→ Document segment:
----------

Game Center: Be more social with your gaming. Find friends or use auto-match to play multiplayer games against new opponents. Track achievements and compare high scores.5

iTunes TV show rentals: Rent TV shows commercial free in HD for just 99¢ an episode and start watching them in minutes.

Even better Mail: See messages from all your accounts in a unified inbox, organize messages by threads, and open attachments in third-party apps.

Notes with fonts: Customize your notes using different fonts — Marker Felt, Helvetica, and Chalkboard.


Keyboard and dictionary enhancements: iOS 4.2 includes support for over 50 languages and dialects, with more than 30 new international keyboards and dictionaries for iPad.

Plus, they added a multi-tasking feature, the ability to wirelessly print (if I had such a printer) and the even cooler ability to stream digital media from my iPad to an Apple TV (if I had such a TV). I mean, overall, it seems cool.

Off I went to bed, excited to explore all the newbies on my iPad. I click on the upper right hand corner button to lock my screen so I can keep everything on Portrait even while lying in bed. Funny…but it kept showing me the Mute icon instead. I click on it again…and it brings the sound back.

----------

→ Given data:
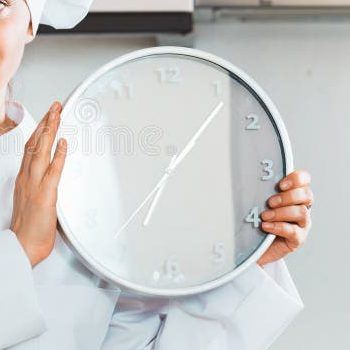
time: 7:06
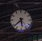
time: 5:38
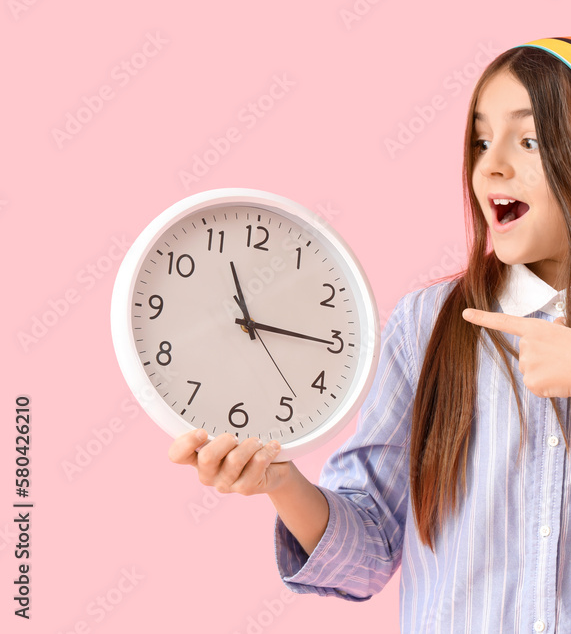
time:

----------

→ Do this: Please quote the iOS 4.2 post from the words "Even better Mail: See" through "dictionaries for iPad.".

→ Solution for this exercise:
Even better Mail: See messages from all your accounts in a unified inbox, organize messages by threads, and open attachments in third-party apps.

Notes with fonts: Customize your notes using different fonts — Marker Felt, Helvetica, and Chalkboard.


Keyboard and dictionary enhancements: iOS 4.2 includes support for over 50 languages and dialects, with more than 30 new international keyboards and dictionaries for iPad.